-- Selected excerpt follows --
Diagnosing the Undiagnosed

Imagine yourself the parent of a small child who is often sick or never quite well. You take her to one doctor after another, but she is still often sick and never quite well. You hear phrases such as “failure to thrive” and “not meeting milestones.” She has what one pediatrician refers to as an undiagnosed disease, which you find really scary. What is it like to have a child, or to be a patient, with a disease that modern medicine is unable to diagnose, and thus unable to cure, or to treat effectively, or to prevent?

“Somewhere in the range of 20 to 30% of such cases have been solved by genome sequencing so far,” says Euan Ashley, MD, PhD, Principal Investigator of Stanford’s Center for Undiagnosed Diseases (CUDS), part of the NIH-funded national Undiagnosed Diseases Network (UDN).

Ashley was speaking of some of the successes of the pilot program that was started at the NIH in 2008 to address the fact that “there were groups of patients out there who had gone from doctor to doctor to doctor trying to find help to get to the bottom of their mystery diseases. These were kids with neurological diseases and adults with heart problems, almost anything you could mention.”

When the leaders of the pilot UDP at the NIH went to get their program renewed and presented their successes, they were told that the Program not only would be renewed but also should be expanded, adding six more centers spread across the country. An RFA was published in 2012, Ashley applied and won, and in July 2014 Stanford became one of the six sites in the Undiagnosed Diseases Program-turned-Network.
-- Selected excerpt concluded --
-- Data provided follows --
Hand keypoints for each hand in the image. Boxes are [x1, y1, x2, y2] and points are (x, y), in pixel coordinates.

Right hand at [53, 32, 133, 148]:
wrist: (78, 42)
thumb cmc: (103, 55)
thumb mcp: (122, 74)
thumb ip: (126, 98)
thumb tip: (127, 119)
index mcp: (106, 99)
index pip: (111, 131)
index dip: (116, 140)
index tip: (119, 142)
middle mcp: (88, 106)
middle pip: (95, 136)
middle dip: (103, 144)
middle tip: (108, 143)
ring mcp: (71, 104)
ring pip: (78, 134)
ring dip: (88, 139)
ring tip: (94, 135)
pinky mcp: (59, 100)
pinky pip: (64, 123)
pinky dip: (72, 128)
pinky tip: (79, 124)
-- Data provided concluded --
-- Data provided follows --
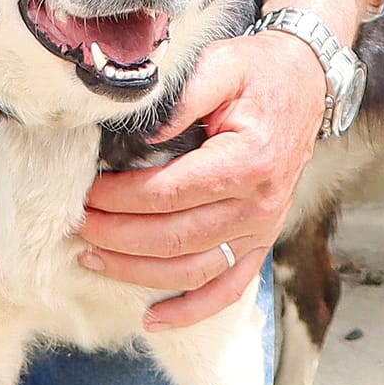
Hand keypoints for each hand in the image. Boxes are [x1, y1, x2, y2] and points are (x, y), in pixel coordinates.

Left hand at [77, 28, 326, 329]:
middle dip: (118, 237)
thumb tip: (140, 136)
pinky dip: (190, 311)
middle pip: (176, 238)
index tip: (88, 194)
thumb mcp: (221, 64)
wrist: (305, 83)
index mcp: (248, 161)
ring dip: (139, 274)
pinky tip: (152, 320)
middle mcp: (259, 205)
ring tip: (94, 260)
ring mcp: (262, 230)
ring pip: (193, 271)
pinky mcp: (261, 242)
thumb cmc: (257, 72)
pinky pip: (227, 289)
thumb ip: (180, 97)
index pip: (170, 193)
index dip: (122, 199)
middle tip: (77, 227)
-- Data provided concluded --
In the piece on diagnosing undiagnosed diseases, when did Stanford become one of the six sites in the Undiagnosed Diseases Network?

◆ Answer to the problem
In July 2014.